Assignment: The word "githubusercontent" occurs in some lines of the listing. Copy those lines.

The records:
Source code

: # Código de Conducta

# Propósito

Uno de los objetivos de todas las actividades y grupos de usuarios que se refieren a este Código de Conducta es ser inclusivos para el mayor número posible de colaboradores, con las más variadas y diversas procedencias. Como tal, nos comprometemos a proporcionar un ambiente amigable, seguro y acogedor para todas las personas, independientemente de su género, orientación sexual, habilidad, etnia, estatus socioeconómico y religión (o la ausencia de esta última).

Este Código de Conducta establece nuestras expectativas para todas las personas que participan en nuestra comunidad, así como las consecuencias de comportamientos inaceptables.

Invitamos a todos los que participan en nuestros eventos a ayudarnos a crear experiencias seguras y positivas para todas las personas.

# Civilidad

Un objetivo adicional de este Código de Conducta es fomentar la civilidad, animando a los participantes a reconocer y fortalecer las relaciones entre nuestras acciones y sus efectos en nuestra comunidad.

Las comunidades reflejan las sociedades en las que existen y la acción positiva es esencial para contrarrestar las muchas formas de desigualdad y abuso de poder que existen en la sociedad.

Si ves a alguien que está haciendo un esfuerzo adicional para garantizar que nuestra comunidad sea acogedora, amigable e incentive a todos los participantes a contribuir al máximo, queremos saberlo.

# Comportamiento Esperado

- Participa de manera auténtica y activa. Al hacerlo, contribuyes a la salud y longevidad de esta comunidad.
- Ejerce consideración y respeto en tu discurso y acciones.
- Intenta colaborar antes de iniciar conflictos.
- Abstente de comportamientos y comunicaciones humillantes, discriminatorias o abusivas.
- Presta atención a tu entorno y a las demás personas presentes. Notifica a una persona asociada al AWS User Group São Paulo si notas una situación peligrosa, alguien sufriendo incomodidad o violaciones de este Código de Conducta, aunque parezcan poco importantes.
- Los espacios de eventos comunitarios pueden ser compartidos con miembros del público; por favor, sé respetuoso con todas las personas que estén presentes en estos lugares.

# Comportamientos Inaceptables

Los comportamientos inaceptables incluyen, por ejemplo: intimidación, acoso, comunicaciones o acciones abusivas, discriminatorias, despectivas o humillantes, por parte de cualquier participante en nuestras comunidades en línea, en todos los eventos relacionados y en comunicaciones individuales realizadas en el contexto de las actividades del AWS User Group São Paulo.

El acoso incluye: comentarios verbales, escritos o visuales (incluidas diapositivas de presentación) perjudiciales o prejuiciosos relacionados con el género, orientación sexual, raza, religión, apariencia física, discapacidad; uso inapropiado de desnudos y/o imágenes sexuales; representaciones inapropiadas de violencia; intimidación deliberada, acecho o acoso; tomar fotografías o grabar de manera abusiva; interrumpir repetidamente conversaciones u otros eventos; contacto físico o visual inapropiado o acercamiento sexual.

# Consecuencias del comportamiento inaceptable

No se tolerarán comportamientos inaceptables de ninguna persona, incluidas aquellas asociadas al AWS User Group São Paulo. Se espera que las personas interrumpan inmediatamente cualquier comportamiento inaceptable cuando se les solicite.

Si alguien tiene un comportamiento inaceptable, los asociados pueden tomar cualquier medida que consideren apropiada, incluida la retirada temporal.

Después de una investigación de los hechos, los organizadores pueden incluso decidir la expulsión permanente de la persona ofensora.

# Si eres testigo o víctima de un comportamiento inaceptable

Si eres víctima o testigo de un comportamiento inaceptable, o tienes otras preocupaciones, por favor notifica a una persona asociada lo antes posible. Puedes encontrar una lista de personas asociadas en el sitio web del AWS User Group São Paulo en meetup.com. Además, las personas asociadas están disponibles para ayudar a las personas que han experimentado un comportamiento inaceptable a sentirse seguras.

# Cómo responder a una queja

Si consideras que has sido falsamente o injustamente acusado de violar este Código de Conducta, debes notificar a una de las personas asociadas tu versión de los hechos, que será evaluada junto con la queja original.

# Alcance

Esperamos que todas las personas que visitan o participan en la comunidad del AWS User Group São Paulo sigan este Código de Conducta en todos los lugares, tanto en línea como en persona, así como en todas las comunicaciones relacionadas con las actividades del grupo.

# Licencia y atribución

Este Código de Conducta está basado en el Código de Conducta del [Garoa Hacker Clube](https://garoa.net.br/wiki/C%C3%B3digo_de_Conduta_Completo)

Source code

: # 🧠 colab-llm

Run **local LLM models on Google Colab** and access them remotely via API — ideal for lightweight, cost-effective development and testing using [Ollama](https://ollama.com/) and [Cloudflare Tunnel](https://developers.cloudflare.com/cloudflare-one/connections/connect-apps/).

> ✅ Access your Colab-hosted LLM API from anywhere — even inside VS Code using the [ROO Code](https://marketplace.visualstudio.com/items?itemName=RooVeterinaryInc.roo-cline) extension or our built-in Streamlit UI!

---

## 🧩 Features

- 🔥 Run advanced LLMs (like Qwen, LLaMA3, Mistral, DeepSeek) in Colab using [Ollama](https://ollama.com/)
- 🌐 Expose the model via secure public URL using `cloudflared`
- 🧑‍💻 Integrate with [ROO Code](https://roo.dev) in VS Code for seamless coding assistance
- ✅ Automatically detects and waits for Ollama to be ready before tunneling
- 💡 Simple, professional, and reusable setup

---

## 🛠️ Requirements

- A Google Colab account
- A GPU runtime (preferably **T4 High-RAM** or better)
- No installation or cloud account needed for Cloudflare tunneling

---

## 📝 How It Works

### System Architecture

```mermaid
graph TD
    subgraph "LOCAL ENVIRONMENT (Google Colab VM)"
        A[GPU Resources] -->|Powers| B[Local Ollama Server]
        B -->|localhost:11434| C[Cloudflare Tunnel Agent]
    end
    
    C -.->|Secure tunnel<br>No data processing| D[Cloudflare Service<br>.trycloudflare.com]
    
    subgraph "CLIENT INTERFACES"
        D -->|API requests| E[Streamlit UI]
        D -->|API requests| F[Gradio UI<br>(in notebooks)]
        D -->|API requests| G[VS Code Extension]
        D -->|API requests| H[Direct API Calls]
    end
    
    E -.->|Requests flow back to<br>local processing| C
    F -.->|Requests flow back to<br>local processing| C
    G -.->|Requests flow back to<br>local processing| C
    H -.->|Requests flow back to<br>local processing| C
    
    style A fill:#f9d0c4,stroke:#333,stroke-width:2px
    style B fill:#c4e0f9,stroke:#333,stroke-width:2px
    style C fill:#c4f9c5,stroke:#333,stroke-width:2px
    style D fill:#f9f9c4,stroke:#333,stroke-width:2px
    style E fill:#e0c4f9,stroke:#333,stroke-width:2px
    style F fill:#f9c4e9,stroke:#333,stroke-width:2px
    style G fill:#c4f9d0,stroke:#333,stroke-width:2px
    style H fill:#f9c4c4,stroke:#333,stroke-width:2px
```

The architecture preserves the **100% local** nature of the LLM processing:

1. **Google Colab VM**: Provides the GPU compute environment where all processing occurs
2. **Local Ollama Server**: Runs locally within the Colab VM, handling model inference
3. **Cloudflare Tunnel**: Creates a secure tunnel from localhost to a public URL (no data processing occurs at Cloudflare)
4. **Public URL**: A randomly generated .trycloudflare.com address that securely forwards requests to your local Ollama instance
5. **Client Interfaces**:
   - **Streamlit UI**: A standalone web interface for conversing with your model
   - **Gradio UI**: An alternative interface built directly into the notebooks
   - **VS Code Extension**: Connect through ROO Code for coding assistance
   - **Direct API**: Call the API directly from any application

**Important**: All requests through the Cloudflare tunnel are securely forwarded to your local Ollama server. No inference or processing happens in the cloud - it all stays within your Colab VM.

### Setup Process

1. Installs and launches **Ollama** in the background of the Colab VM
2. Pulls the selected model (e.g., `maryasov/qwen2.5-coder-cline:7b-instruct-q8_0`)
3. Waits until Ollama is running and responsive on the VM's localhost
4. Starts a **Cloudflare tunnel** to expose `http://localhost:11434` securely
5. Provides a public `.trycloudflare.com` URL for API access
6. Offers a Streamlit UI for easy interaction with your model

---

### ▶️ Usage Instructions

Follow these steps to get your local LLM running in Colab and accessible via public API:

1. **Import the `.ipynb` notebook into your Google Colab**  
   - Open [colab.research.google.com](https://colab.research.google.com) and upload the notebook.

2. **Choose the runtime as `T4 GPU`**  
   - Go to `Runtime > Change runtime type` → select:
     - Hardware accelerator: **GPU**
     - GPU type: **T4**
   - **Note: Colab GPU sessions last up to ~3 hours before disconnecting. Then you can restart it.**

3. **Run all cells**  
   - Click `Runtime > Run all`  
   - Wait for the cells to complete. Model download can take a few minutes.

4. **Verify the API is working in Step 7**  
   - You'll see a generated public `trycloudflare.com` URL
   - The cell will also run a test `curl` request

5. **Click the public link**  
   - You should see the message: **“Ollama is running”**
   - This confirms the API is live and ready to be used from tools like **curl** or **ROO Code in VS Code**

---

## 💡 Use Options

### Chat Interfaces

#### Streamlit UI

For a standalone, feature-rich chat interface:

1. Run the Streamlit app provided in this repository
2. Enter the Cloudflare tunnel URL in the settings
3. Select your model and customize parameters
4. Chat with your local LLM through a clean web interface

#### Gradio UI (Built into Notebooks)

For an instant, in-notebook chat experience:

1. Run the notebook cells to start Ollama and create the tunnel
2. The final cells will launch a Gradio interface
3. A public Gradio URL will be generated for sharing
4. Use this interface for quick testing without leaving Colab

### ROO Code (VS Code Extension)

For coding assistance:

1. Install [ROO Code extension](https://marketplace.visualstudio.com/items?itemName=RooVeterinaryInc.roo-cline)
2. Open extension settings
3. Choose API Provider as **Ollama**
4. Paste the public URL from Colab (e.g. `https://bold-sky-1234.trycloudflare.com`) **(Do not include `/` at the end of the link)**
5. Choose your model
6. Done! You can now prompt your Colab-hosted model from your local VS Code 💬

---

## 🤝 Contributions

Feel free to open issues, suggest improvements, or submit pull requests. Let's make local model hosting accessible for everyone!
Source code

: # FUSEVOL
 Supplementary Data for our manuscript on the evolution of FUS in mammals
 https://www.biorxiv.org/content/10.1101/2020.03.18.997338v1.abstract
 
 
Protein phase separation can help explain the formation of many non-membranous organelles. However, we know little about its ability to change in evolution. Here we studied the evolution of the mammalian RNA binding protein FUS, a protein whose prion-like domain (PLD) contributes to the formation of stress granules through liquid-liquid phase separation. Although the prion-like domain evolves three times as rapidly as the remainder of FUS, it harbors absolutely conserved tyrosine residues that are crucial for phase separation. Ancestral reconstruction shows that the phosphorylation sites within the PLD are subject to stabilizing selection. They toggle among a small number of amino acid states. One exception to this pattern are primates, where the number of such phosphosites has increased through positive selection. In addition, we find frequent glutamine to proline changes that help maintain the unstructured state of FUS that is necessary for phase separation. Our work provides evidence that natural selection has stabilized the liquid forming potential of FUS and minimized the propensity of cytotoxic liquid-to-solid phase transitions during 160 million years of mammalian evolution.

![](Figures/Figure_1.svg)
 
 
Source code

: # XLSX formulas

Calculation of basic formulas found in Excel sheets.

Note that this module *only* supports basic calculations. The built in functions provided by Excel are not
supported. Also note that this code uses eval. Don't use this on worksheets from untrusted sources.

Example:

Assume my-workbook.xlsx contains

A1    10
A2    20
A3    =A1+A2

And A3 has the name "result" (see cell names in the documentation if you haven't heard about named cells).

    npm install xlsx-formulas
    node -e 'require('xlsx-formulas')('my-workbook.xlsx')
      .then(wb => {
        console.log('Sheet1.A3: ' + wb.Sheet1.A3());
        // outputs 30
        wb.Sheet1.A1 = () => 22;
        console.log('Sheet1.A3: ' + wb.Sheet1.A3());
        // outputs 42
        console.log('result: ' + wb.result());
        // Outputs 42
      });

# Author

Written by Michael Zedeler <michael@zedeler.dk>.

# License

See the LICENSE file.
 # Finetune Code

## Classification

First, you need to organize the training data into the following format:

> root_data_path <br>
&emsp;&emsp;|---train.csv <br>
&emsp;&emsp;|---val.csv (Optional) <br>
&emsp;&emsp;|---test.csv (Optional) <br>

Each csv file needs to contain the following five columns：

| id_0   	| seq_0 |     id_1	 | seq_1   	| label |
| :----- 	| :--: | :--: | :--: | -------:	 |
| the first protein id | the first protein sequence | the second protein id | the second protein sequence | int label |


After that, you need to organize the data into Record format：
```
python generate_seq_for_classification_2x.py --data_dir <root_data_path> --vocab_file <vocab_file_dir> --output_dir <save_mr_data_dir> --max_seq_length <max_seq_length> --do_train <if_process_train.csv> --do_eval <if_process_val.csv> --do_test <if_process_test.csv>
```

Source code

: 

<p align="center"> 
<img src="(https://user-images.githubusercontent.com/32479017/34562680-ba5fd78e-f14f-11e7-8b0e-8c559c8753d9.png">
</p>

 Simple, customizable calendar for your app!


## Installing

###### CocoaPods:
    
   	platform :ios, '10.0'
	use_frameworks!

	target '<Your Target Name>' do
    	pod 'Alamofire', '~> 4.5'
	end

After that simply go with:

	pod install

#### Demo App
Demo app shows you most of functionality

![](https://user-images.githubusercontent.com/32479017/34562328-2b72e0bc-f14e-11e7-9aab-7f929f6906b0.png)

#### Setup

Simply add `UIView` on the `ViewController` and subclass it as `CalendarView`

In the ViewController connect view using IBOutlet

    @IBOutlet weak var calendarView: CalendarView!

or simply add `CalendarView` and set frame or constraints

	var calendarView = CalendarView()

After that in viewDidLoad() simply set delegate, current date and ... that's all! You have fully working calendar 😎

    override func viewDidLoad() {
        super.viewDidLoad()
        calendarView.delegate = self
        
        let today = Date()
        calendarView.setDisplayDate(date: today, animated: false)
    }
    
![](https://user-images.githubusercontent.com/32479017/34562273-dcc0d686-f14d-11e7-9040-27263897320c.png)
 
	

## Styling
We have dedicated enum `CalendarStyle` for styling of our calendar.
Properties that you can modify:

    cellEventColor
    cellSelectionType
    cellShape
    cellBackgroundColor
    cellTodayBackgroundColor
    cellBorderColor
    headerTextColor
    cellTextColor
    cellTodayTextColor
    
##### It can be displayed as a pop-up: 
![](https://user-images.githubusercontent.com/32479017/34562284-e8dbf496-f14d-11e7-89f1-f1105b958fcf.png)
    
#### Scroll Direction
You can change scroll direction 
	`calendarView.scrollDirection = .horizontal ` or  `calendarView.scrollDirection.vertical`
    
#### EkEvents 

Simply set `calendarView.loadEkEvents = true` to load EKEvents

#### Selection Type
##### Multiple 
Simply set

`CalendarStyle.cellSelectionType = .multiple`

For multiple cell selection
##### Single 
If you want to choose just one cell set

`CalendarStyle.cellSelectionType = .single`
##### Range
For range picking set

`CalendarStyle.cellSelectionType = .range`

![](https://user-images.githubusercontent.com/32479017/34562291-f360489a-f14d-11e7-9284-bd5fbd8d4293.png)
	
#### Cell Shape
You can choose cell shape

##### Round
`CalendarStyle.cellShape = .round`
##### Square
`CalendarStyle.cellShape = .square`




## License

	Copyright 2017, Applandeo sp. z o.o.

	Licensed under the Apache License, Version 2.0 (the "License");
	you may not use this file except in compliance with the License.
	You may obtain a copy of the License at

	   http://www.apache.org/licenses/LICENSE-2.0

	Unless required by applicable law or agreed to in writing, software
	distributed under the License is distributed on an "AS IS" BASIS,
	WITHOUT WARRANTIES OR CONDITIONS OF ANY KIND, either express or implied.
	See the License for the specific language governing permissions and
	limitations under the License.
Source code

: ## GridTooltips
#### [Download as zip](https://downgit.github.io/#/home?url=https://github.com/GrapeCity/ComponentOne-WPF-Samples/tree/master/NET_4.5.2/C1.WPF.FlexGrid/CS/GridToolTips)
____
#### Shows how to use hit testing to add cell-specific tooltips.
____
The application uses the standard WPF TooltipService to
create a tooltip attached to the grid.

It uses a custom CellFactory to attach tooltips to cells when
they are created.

Solution to the exercise:
<img src="(https://user-images.githubusercontent.com/32479017/34562680-ba5fd78e-f14f-11e7-8b0e-8c559c8753d9.png">
![](https://user-images.githubusercontent.com/32479017/34562328-2b72e0bc-f14e-11e7-9aab-7f929f6906b0.png)
![](https://user-images.githubusercontent.com/32479017/34562273-dcc0d686-f14d-11e7-9040-27263897320c.png)
![](https://user-images.githubusercontent.com/32479017/34562284-e8dbf496-f14d-11e7-89f1-f1105b958fcf.png)
![](https://user-images.githubusercontent.com/32479017/34562291-f360489a-f14d-11e7-9284-bd5fbd8d4293.png)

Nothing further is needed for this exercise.